DNS query flood mitigation
The following shows how FortiDDoS mitigates a DNS query flood. It uses the DNS tables and LIP table to validate queries and responses.
Query | Response | |
---|---|---|
UDP |
|
|
TCP |
|
Validates the response against the DQRM table. If there is an entry, the traffic is forwarded; otherwise, it is dropped. |
Getting started with DNS mitigation
We recommend you allocate an SPP exclusively for DNS traffic. It takes a week to establish a baseline of traffic statistics for the SPP.
Steps
- Go to Service Protection > Service Protection Policy and create an SPP rule exclusively for DNS traffic.

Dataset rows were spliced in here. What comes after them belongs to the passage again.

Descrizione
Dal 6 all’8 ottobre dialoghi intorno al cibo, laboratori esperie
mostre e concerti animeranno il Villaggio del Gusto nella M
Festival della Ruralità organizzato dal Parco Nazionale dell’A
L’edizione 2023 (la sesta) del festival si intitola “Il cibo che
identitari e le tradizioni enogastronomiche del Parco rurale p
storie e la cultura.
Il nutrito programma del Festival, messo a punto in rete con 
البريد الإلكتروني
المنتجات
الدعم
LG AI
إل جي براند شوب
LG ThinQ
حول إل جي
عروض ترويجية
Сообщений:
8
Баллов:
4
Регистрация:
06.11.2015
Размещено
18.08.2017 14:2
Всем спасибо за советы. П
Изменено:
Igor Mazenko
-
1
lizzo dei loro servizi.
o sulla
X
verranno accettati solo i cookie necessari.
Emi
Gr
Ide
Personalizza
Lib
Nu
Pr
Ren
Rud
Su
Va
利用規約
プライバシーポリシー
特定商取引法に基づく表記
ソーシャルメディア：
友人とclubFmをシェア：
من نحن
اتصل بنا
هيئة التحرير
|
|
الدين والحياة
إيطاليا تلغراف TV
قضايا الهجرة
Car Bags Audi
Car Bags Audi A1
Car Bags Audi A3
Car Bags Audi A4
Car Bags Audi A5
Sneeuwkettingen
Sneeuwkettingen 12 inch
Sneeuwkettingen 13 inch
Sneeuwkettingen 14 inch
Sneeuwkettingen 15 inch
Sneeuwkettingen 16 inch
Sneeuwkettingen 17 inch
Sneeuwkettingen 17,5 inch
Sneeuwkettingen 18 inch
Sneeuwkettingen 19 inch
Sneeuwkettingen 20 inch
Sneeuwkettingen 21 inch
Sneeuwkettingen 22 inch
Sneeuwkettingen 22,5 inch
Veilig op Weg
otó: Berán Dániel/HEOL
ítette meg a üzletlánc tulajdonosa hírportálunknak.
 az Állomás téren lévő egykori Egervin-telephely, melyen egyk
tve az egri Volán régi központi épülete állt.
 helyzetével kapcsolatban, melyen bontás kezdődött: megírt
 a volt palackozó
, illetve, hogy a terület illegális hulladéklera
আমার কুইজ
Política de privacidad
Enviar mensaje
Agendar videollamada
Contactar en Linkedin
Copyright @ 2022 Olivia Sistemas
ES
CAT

- Go to Service Protection > Service Protection Policy> {SPP Rule} > Service Protection Policy. Ensure the SPP is in Detection mode.
- Navigate to Service Protection > DNS Profile and create a DNS Profile that links the SPP Rule created in step 1.
- Set DNS Feature Controls > DNS Fragment to Enable to apply Fragment ACLs (If required/Optional)
- Add DNS Resource Record Type ACL to same DNS Profile (if required/Optional)
- We recommend that you enable all anomaly checks under the section DNS Anomaly Feature controls and disable only if you encounter false positives (not expected)
- We recommend you enable all features under DNS Feature Controls section and leave disabled only features that are not suitable for your deployment.
- Navigate to Traffic Monitor > Layer 7 > DNS and observe the accumulation of traffic statistics for the SPP's DNS counters. After you have established a baseline (a week's worth of traffic), continue on to the next steps to prepare for and switch to prevention mode.
- Configure thresholds in the following way:
- Go to Service Protection > Service Protection Policy > Threshold Settings > System Recommendation and generate baseline statistics.
- On the same System Recommendation page, generate thresholds.
- Go to Service Protection > Service Protection Policy > Thresholds, and review the configurations. Make any manual changes if necessary.
- Create TCP Profile and Enable TCP Session Feature controls > Foreign packet validation. This feature is useful when there is DNS traffic over TCP and FortiDDoS drops connections due to rate limits. When this setting is enabled, subsequent packets from the same connection are dropped.
- Navigate to Service Protection > Service Protection Policy > {SPP rule}> Service Protection Policy, set Operating mode to Prevention.